- What is being asked
Could you duplicate the listing below word for word, starting at its first line and ending at the line containing "Report: 12:51", with both of those lines included, while leaving the pictures out of your answer?

- Dataset entries
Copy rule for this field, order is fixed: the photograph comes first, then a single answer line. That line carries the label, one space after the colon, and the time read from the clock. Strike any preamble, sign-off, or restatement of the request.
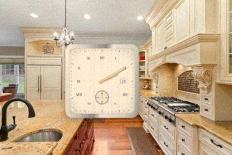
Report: 2:10
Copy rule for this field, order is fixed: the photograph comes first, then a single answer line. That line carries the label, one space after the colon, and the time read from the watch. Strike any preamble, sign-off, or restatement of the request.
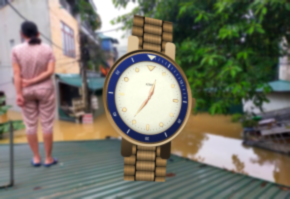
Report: 12:36
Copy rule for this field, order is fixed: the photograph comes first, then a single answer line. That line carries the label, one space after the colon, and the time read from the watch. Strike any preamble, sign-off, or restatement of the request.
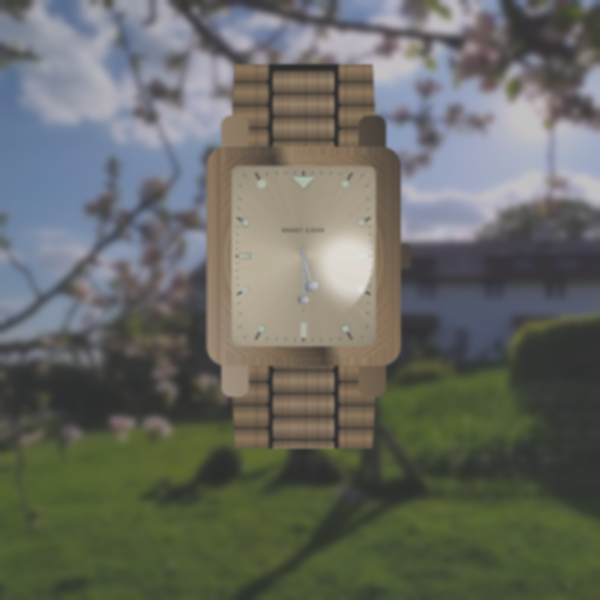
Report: 5:30
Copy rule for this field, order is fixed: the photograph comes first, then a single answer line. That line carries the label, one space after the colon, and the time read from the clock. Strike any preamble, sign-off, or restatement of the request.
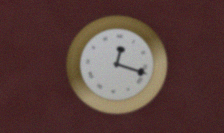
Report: 12:17
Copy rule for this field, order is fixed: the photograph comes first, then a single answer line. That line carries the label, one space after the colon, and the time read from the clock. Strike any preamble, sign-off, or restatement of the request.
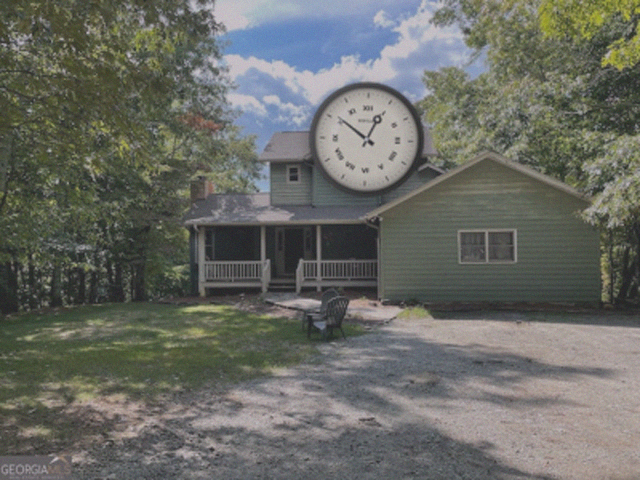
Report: 12:51
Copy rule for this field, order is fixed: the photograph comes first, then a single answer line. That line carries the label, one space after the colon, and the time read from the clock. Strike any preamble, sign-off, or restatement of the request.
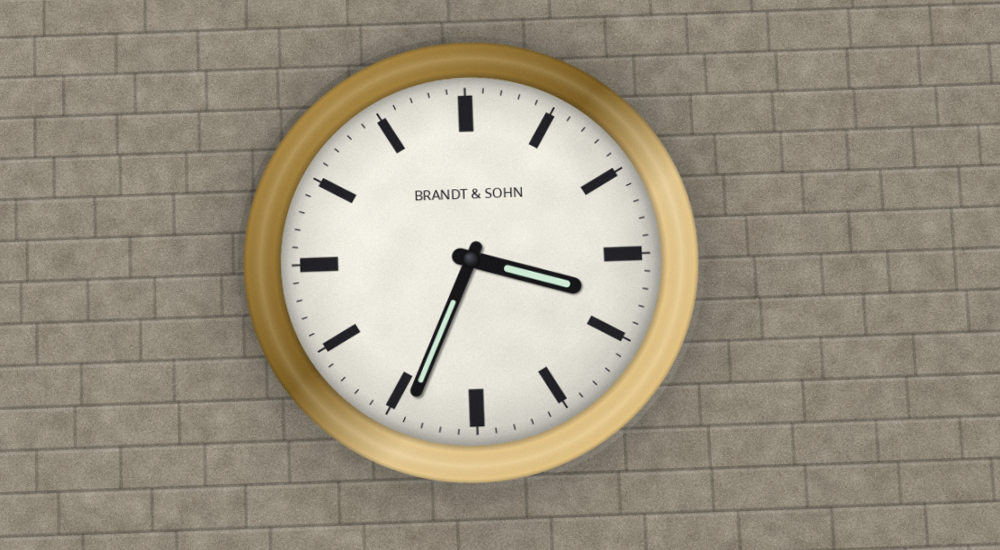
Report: 3:34
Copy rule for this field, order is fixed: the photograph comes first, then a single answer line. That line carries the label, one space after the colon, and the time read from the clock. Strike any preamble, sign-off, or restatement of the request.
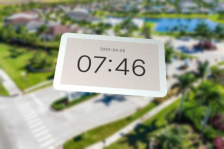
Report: 7:46
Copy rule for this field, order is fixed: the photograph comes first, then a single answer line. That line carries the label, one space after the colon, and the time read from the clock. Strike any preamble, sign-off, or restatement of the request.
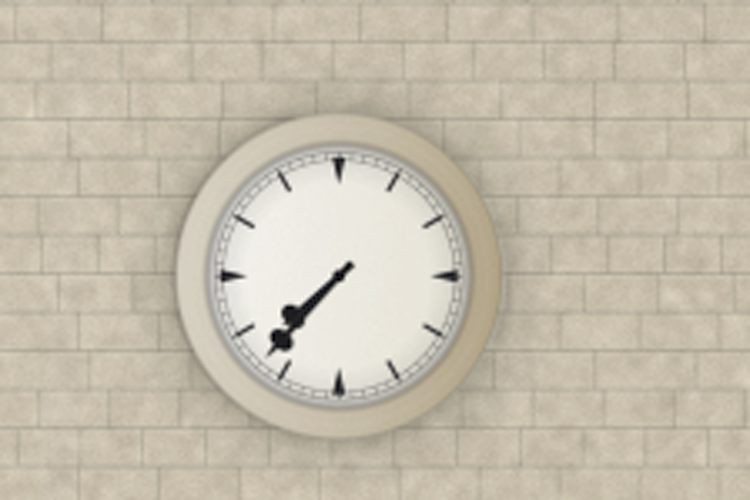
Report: 7:37
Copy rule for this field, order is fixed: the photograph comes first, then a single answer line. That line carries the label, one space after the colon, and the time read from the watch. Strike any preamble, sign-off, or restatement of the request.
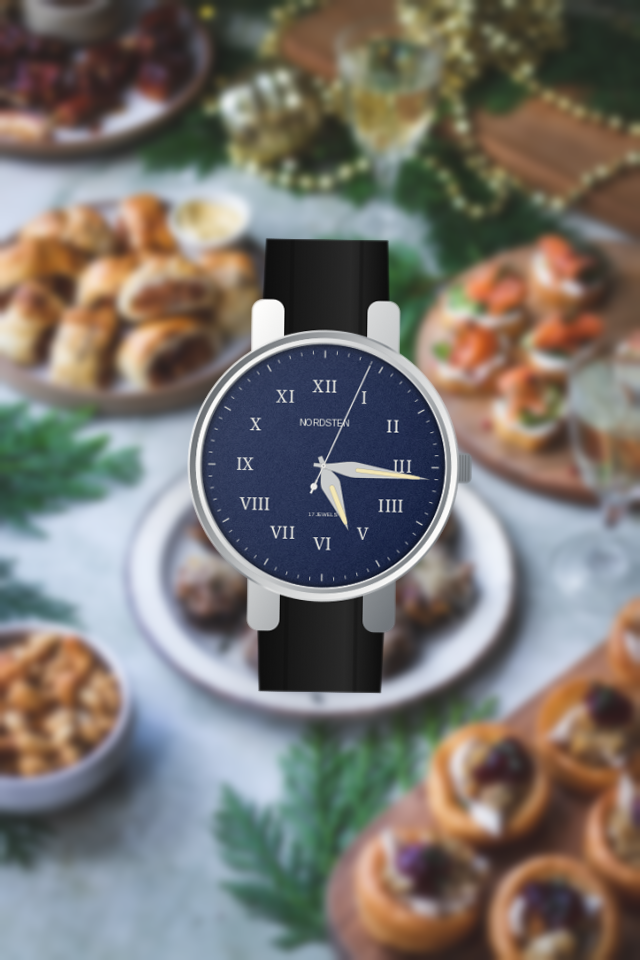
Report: 5:16:04
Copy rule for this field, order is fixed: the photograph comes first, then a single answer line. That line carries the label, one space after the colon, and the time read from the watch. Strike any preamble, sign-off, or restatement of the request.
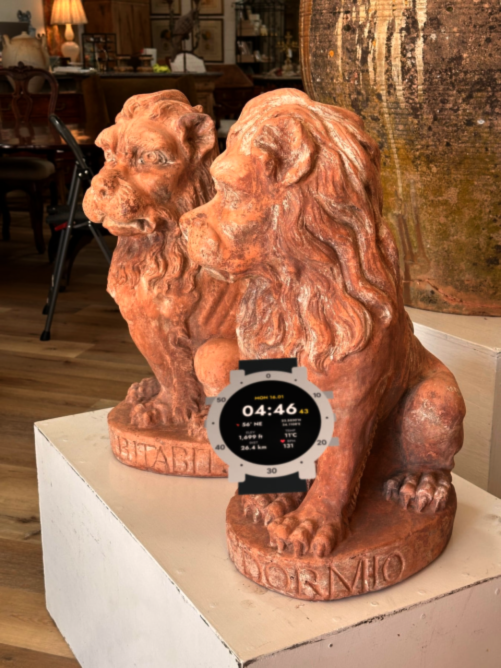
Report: 4:46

- Completed exercise
Copy rule for this field, order is fixed: the photograph comes first, then a single answer line. That line carries the label, one space after the colon, and the time read from the clock. Strike any preamble, sign-off, or restatement of the request.
Report: 2:10
Copy rule for this field, order is fixed: the photograph comes first, then a single answer line. That line carries the label, one space after the colon, and the time read from the watch. Strike any preamble, sign-off, or restatement of the request.
Report: 12:36
Copy rule for this field, order is fixed: the photograph comes first, then a single answer line. That line carries the label, one space after the colon, and the time read from the watch. Strike any preamble, sign-off, or restatement of the request.
Report: 5:30
Copy rule for this field, order is fixed: the photograph comes first, then a single answer line. That line carries the label, one space after the colon, and the time read from the clock. Strike any preamble, sign-off, or restatement of the request.
Report: 12:17
Copy rule for this field, order is fixed: the photograph comes first, then a single answer line. That line carries the label, one space after the colon, and the time read from the clock. Strike any preamble, sign-off, or restatement of the request.
Report: 12:51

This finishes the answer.